Data extracts ▸
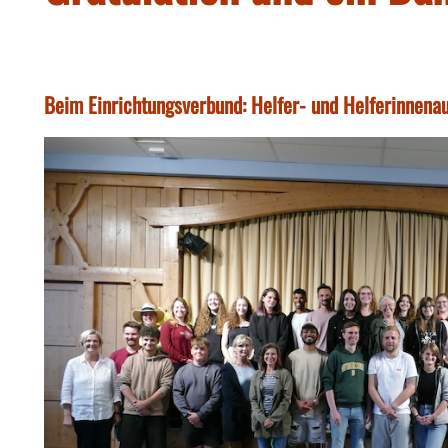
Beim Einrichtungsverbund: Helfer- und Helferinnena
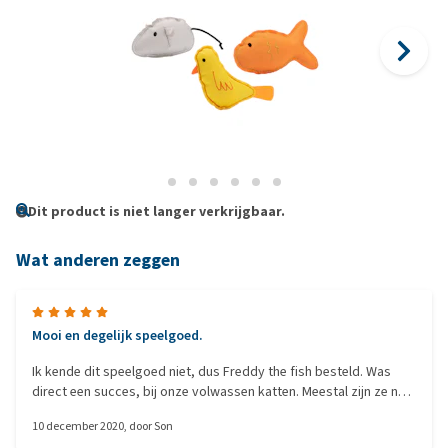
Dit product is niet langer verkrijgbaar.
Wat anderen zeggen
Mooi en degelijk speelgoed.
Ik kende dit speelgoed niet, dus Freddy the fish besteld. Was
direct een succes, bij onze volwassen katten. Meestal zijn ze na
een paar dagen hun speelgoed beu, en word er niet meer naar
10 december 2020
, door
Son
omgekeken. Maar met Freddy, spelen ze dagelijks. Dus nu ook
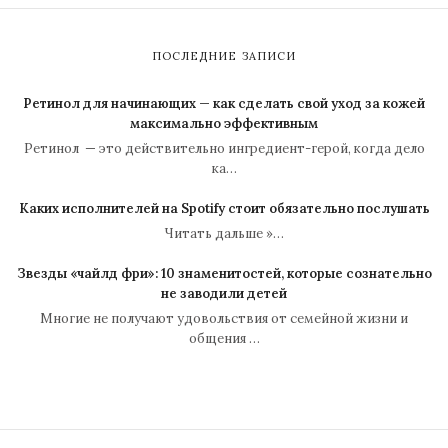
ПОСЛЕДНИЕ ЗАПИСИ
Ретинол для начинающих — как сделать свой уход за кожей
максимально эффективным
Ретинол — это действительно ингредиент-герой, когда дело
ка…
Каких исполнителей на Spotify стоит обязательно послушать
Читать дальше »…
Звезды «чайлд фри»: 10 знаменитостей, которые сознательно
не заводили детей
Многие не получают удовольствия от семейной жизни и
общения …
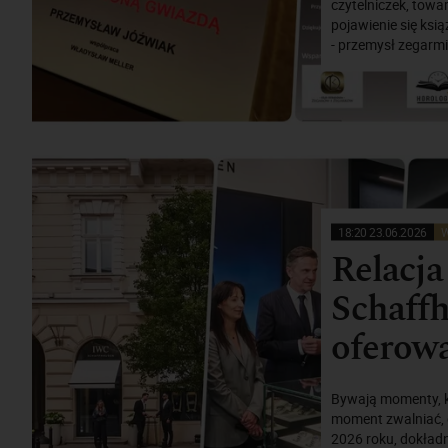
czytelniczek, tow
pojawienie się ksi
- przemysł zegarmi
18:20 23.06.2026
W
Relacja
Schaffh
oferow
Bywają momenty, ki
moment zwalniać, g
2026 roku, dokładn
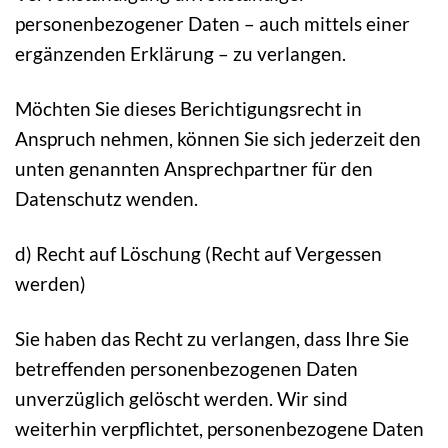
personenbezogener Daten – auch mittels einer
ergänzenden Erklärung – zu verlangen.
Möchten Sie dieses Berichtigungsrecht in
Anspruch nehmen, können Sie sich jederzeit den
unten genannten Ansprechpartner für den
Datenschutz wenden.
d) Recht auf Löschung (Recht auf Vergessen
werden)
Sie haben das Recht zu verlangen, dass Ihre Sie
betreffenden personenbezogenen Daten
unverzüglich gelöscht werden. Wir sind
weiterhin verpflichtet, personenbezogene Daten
...
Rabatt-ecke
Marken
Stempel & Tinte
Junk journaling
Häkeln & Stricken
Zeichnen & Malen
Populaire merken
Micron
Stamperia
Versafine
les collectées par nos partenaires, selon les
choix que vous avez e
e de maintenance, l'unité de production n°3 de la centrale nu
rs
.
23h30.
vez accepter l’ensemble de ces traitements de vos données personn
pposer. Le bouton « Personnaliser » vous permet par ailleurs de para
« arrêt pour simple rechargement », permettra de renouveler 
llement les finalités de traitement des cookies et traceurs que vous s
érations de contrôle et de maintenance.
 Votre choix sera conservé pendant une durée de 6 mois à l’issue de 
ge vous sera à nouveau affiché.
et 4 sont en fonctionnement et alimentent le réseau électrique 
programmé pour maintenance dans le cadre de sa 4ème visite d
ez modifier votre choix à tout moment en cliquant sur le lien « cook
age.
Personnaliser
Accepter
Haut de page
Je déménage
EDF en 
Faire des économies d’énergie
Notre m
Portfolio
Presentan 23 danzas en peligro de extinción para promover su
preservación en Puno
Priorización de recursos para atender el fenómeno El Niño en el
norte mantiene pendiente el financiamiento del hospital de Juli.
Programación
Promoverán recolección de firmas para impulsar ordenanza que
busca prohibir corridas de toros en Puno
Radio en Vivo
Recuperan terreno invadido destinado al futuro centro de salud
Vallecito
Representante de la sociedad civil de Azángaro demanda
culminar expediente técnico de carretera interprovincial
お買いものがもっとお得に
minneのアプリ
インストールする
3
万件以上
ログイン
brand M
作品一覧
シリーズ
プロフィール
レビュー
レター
...
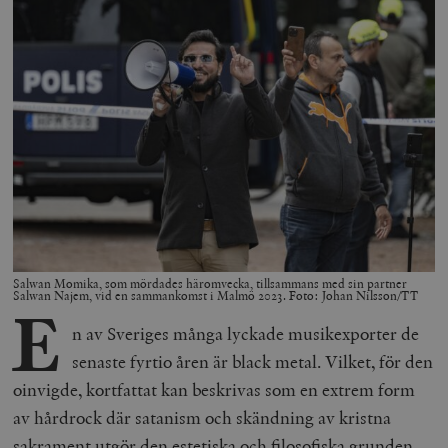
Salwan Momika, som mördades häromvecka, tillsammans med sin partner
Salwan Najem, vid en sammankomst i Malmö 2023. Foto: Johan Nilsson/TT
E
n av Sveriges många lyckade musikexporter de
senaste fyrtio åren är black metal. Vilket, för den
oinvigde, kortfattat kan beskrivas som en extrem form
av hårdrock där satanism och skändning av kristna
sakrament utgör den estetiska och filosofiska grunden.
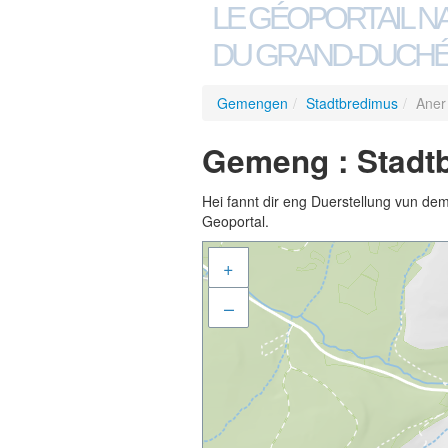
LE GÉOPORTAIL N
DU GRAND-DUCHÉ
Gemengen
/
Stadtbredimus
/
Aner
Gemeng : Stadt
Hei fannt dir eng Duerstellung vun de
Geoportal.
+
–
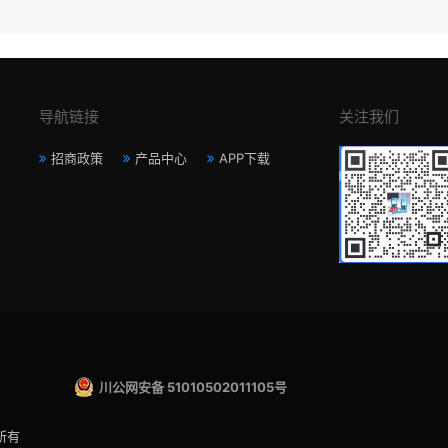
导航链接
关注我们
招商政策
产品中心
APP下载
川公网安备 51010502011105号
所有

Job ▸
Output the data as a Markdown table with the columns "No." and "Line", starting with the line that contains "personenbezogener Daten – auch mittels einer" and going on through the line that contains "weiterhin verpflichtet, personenbezogene". Number each line in order, and leave out any blank lines.

Solution ▸
| No. | Line |
|---|---|
| 1 | personenbezogener Daten – auch mittels einer |
| 2 | ergänzenden Erklärung – zu verlangen. |
| 3 | Möchten Sie dieses Berichtigungsrecht in |
| 4 | Anspruch nehmen, können Sie sich jederzeit den |
| 5 | unten genannten Ansprechpartner für den |
| 6 | Datenschutz wenden. |
| 7 | d) Recht auf Löschung (Recht auf Vergessen |
| 8 | werden) |
| 9 | Sie haben das Recht zu verlangen, dass Ihre Sie |
| 10 | betreffenden personenbezogenen Daten |
| 11 | unverzüglich gelöscht werden. Wir sind |
| 12 | weiterhin verpflichtet, personenbezogene Daten |